> **Assignment**
What you return must match the records word for word, except that images are dropped.
##############################
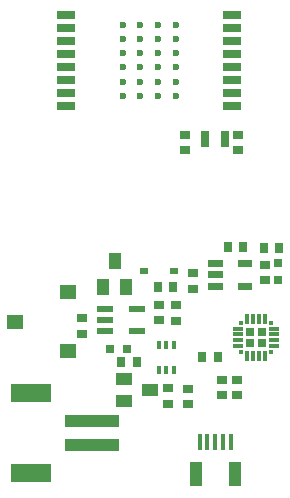
<source format=gbr>
G04 EAGLE Gerber RS-274X export*
G75*
%MOMM*%
%FSLAX34Y34*%
%LPD*%
%INSolderpaste Top*%
%IPPOS*%
%AMOC8*
5,1,8,0,0,1.08239X$1,22.5*%
G01*
%ADD10R,1.500000X0.700000*%
%ADD11C,0.600000*%
%ADD12C,0.088500*%
%ADD13R,0.700000X1.400000*%
%ADD14R,0.900000X0.700000*%
%ADD15R,0.400000X1.350000*%
%ADD16R,1.100000X2.100000*%
%ADD17R,4.600000X1.000000*%
%ADD18R,3.400000X1.600000*%
%ADD19R,1.320800X0.558800*%
%ADD20R,0.800000X0.600000*%
%ADD21R,1.400000X1.000000*%
%ADD22R,1.000000X1.400000*%
%ADD23R,0.355600X0.787400*%
%ADD24R,0.800000X0.800000*%
%ADD25R,0.700000X0.900000*%
%ADD26R,1.400000X1.200000*%
%ADD27R,0.750000X0.750000*%
%ADD28R,0.300000X0.300000*%
%ADD29R,0.900000X0.300000*%
%ADD30R,0.300000X0.900000*%


D10*
X120500Y112140D03*
X120500Y101140D03*
X120500Y90140D03*
X120500Y79140D03*
X120500Y68140D03*
X120500Y57140D03*
X120500Y46140D03*
X120500Y35140D03*
X260500Y35140D03*
X260500Y46140D03*
X260500Y57140D03*
X260500Y68140D03*
X260500Y79140D03*
X260500Y90140D03*
X260500Y101140D03*
X260500Y112140D03*
D11*
X168000Y104140D03*
X183000Y104140D03*
X198000Y104140D03*
X213000Y104140D03*
X168000Y92140D03*
X183000Y92140D03*
X198000Y92140D03*
X213000Y92140D03*
X168000Y80140D03*
X183000Y80140D03*
X198000Y80140D03*
X213000Y80140D03*
X168000Y68140D03*
X183000Y68140D03*
X198000Y68140D03*
X213000Y68140D03*
X168000Y56140D03*
X183000Y56140D03*
X198000Y56140D03*
X213000Y56140D03*
X168000Y44140D03*
X183000Y44140D03*
X198000Y44140D03*
X213000Y44140D03*
D12*
X240668Y-95180D02*
X240668Y-100196D01*
X240668Y-95180D02*
X251884Y-95180D01*
X251884Y-100196D01*
X240668Y-100196D01*
X240668Y-99355D02*
X251884Y-99355D01*
X251884Y-98514D02*
X240668Y-98514D01*
X240668Y-97673D02*
X251884Y-97673D01*
X251884Y-96832D02*
X240668Y-96832D01*
X240668Y-95991D02*
X251884Y-95991D01*
X265768Y-114180D02*
X265768Y-119196D01*
X265768Y-114180D02*
X276984Y-114180D01*
X276984Y-119196D01*
X265768Y-119196D01*
X265768Y-118355D02*
X276984Y-118355D01*
X276984Y-117514D02*
X265768Y-117514D01*
X265768Y-116673D02*
X276984Y-116673D01*
X276984Y-115832D02*
X265768Y-115832D01*
X265768Y-114991D02*
X276984Y-114991D01*
X240668Y-109696D02*
X240668Y-104680D01*
X251884Y-104680D01*
X251884Y-109696D01*
X240668Y-109696D01*
X240668Y-108855D02*
X251884Y-108855D01*
X251884Y-108014D02*
X240668Y-108014D01*
X240668Y-107173D02*
X251884Y-107173D01*
X251884Y-106332D02*
X240668Y-106332D01*
X240668Y-105491D02*
X251884Y-105491D01*
X240668Y-114180D02*
X240668Y-119196D01*
X240668Y-114180D02*
X251884Y-114180D01*
X251884Y-119196D01*
X240668Y-119196D01*
X240668Y-118355D02*
X251884Y-118355D01*
X251884Y-117514D02*
X240668Y-117514D01*
X240668Y-116673D02*
X251884Y-116673D01*
X251884Y-115832D02*
X240668Y-115832D01*
X240668Y-114991D02*
X251884Y-114991D01*
X265768Y-100196D02*
X265768Y-95180D01*
X276984Y-95180D01*
X276984Y-100196D01*
X265768Y-100196D01*
X265768Y-99355D02*
X276984Y-99355D01*
X276984Y-98514D02*
X265768Y-98514D01*
X265768Y-97673D02*
X276984Y-97673D01*
X276984Y-96832D02*
X265768Y-96832D01*
X265768Y-95991D02*
X276984Y-95991D01*
D13*
X238134Y7366D03*
X255134Y7366D03*
D14*
X220980Y-1928D03*
X220980Y11072D03*
X265938Y-2182D03*
X265938Y10818D03*
D15*
X233380Y-249164D03*
X239880Y-249164D03*
X246380Y-249164D03*
X252880Y-249164D03*
X259380Y-249164D03*
D16*
X229880Y-275914D03*
X262880Y-275914D03*
D17*
X142156Y-251554D03*
X142156Y-231554D03*
D18*
X90156Y-275554D03*
X90156Y-207554D03*
D14*
X288544Y-112164D03*
X288544Y-99164D03*
X227838Y-119276D03*
X227838Y-106276D03*
D19*
X152908Y-136144D03*
X152908Y-145542D03*
X152908Y-154940D03*
X180340Y-154940D03*
X180340Y-136144D03*
D20*
X211128Y-104648D03*
X186128Y-104648D03*
D21*
X191594Y-204978D03*
X169594Y-214478D03*
X169594Y-195478D03*
D22*
X161290Y-95426D03*
X170790Y-117426D03*
X151790Y-117426D03*
D23*
X198478Y-188468D03*
X204978Y-188468D03*
X211478Y-188468D03*
X211478Y-167132D03*
X204978Y-167132D03*
X198478Y-167132D03*
D24*
X172092Y-170434D03*
X157092Y-170434D03*
X299974Y-112148D03*
X299974Y-97148D03*
D25*
X179982Y-181610D03*
X166982Y-181610D03*
X300378Y-84836D03*
X287378Y-84836D03*
D14*
X206502Y-216558D03*
X206502Y-203558D03*
X223520Y-203812D03*
X223520Y-216812D03*
X198628Y-132946D03*
X198628Y-145946D03*
X212852Y-146454D03*
X212852Y-133454D03*
D26*
X122068Y-172066D03*
X77068Y-147066D03*
X122068Y-122066D03*
D25*
X256898Y-83820D03*
X269898Y-83820D03*
D14*
X133604Y-144376D03*
X133604Y-157376D03*
D25*
X210970Y-118110D03*
X197970Y-118110D03*
D27*
X285674Y-165278D03*
X276174Y-155778D03*
X285674Y-155778D03*
X276174Y-165278D03*
D28*
X268424Y-148028D03*
D29*
X265424Y-153028D03*
X265424Y-158028D03*
X265424Y-163028D03*
X265424Y-168028D03*
D28*
X268424Y-173028D03*
D30*
X273424Y-176028D03*
X278424Y-176028D03*
X283424Y-176028D03*
X288424Y-176028D03*
D28*
X293424Y-173028D03*
D29*
X296424Y-168028D03*
X296424Y-163028D03*
X296424Y-158028D03*
X296424Y-153028D03*
D28*
X293424Y-148028D03*
D30*
X288424Y-145028D03*
X283424Y-145028D03*
X278424Y-145028D03*
X273424Y-145028D03*
D14*
X252222Y-209446D03*
X252222Y-196446D03*
X264668Y-209446D03*
X264668Y-196446D03*
D25*
X235562Y-176784D03*
X248562Y-176784D03*
M02*

</source>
##############################
> **Response area**
<source format=gbr>
G04 EAGLE Gerber RS-274X export*
G75*
%MOMM*%
%FSLAX34Y34*%
%LPD*%
%INSolderpaste Top*%
%IPPOS*%
%AMOC8*
5,1,8,0,0,1.08239X$1,22.5*%
G01*
%ADD10R,1.500000X0.700000*%
%ADD11C,0.600000*%
%ADD12C,0.088500*%
%ADD13R,0.700000X1.400000*%
%ADD14R,0.900000X0.700000*%
%ADD15R,0.400000X1.350000*%
%ADD16R,1.100000X2.100000*%
%ADD17R,4.600000X1.000000*%
%ADD18R,3.400000X1.600000*%
%ADD19R,1.320800X0.558800*%
%ADD20R,0.800000X0.600000*%
%ADD21R,1.400000X1.000000*%
%ADD22R,1.000000X1.400000*%
%ADD23R,0.355600X0.787400*%
%ADD24R,0.800000X0.800000*%
%ADD25R,0.700000X0.900000*%
%ADD26R,1.400000X1.200000*%
%ADD27R,0.750000X0.750000*%
%ADD28R,0.300000X0.300000*%
%ADD29R,0.900000X0.300000*%
%ADD30R,0.300000X0.900000*%


D10*
X120500Y112140D03*
X120500Y101140D03*
X120500Y90140D03*
X120500Y79140D03*
X120500Y68140D03*
X120500Y57140D03*
X120500Y46140D03*
X120500Y35140D03*
X260500Y35140D03*
X260500Y46140D03*
X260500Y57140D03*
X260500Y68140D03*
X260500Y79140D03*
X260500Y90140D03*
X260500Y101140D03*
X260500Y112140D03*
D11*
X168000Y104140D03*
X183000Y104140D03*
X198000Y104140D03*
X213000Y104140D03*
X168000Y92140D03*
X183000Y92140D03*
X198000Y92140D03*
X213000Y92140D03*
X168000Y80140D03*
X183000Y80140D03*
X198000Y80140D03*
X213000Y80140D03*
X168000Y68140D03*
X183000Y68140D03*
X198000Y68140D03*
X213000Y68140D03*
X168000Y56140D03*
X183000Y56140D03*
X198000Y56140D03*
X213000Y56140D03*
X168000Y44140D03*
X183000Y44140D03*
X198000Y44140D03*
X213000Y44140D03*
D12*
X240668Y-95180D02*
X240668Y-100196D01*
X240668Y-95180D02*
X251884Y-95180D01*
X251884Y-100196D01*
X240668Y-100196D01*
X240668Y-99355D02*
X251884Y-99355D01*
X251884Y-98514D02*
X240668Y-98514D01*
X240668Y-97673D02*
X251884Y-97673D01*
X251884Y-96832D02*
X240668Y-96832D01*
X240668Y-95991D02*
X251884Y-95991D01*
X265768Y-114180D02*
X265768Y-119196D01*
X265768Y-114180D02*
X276984Y-114180D01*
X276984Y-119196D01*
X265768Y-119196D01*
X265768Y-118355D02*
X276984Y-118355D01*
X276984Y-117514D02*
X265768Y-117514D01*
X265768Y-116673D02*
X276984Y-116673D01*
X276984Y-115832D02*
X265768Y-115832D01*
X265768Y-114991D02*
X276984Y-114991D01*
X240668Y-109696D02*
X240668Y-104680D01*
X251884Y-104680D01*
X251884Y-109696D01*
X240668Y-109696D01*
X240668Y-108855D02*
X251884Y-108855D01*
X251884Y-108014D02*
X240668Y-108014D01*
X240668Y-107173D02*
X251884Y-107173D01*
X251884Y-106332D02*
X240668Y-106332D01*
X240668Y-105491D02*
X251884Y-105491D01*
X240668Y-114180D02*
X240668Y-119196D01*
X240668Y-114180D02*
X251884Y-114180D01*
X251884Y-119196D01*
X240668Y-119196D01*
X240668Y-118355D02*
X251884Y-118355D01*
X251884Y-117514D02*
X240668Y-117514D01*
X240668Y-116673D02*
X251884Y-116673D01*
X251884Y-115832D02*
X240668Y-115832D01*
X240668Y-114991D02*
X251884Y-114991D01*
X265768Y-100196D02*
X265768Y-95180D01*
X276984Y-95180D01*
X276984Y-100196D01*
X265768Y-100196D01*
X265768Y-99355D02*
X276984Y-99355D01*
X276984Y-98514D02*
X265768Y-98514D01*
X265768Y-97673D02*
X276984Y-97673D01*
X276984Y-96832D02*
X265768Y-96832D01*
X265768Y-95991D02*
X276984Y-95991D01*
D13*
X238134Y7366D03*
X255134Y7366D03*
D14*
X220980Y-1928D03*
X220980Y11072D03*
X265938Y-2182D03*
X265938Y10818D03*
D15*
X233380Y-249164D03*
X239880Y-249164D03*
X246380Y-249164D03*
X252880Y-249164D03*
X259380Y-249164D03*
D16*
X229880Y-275914D03*
X262880Y-275914D03*
D17*
X142156Y-251554D03*
X142156Y-231554D03*
D18*
X90156Y-275554D03*
X90156Y-207554D03*
D14*
X288544Y-112164D03*
X288544Y-99164D03*
X227838Y-119276D03*
X227838Y-106276D03*
D19*
X152908Y-136144D03*
X152908Y-145542D03*
X152908Y-154940D03*
X180340Y-154940D03*
X180340Y-136144D03*
D20*
X211128Y-104648D03*
X186128Y-104648D03*
D21*
X191594Y-204978D03*
X169594Y-214478D03*
X169594Y-195478D03*
D22*
X161290Y-95426D03*
X170790Y-117426D03*
X151790Y-117426D03*
D23*
X198478Y-188468D03*
X204978Y-188468D03*
X211478Y-188468D03*
X211478Y-167132D03*
X204978Y-167132D03*
X198478Y-167132D03*
D24*
X172092Y-170434D03*
X157092Y-170434D03*
X299974Y-112148D03*
X299974Y-97148D03*
D25*
X179982Y-181610D03*
X166982Y-181610D03*
X300378Y-84836D03*
X287378Y-84836D03*
D14*
X206502Y-216558D03*
X206502Y-203558D03*
X223520Y-203812D03*
X223520Y-216812D03*
X198628Y-132946D03*
X198628Y-145946D03*
X212852Y-146454D03*
X212852Y-133454D03*
D26*
X122068Y-172066D03*
X77068Y-147066D03*
X122068Y-122066D03*
D25*
X256898Y-83820D03*
X269898Y-83820D03*
D14*
X133604Y-144376D03*
X133604Y-157376D03*
D25*
X210970Y-118110D03*
X197970Y-118110D03*
D27*
X285674Y-165278D03*
X276174Y-155778D03*
X285674Y-155778D03*
X276174Y-165278D03*
D28*
X268424Y-148028D03*
D29*
X265424Y-153028D03*
X265424Y-158028D03*
X265424Y-163028D03*
X265424Y-168028D03*
D28*
X268424Y-173028D03*
D30*
X273424Y-176028D03*
X278424Y-176028D03*
X283424Y-176028D03*
X288424Y-176028D03*
D28*
X293424Y-173028D03*
D29*
X296424Y-168028D03*
X296424Y-163028D03*
X296424Y-158028D03*
X296424Y-153028D03*
D28*
X293424Y-148028D03*
D30*
X288424Y-145028D03*
X283424Y-145028D03*
X278424Y-145028D03*
X273424Y-145028D03*
D14*
X252222Y-209446D03*
X252222Y-196446D03*
X264668Y-209446D03*
X264668Y-196446D03*
D25*
X235562Y-176784D03*
X248562Y-176784D03*
M02*

</source>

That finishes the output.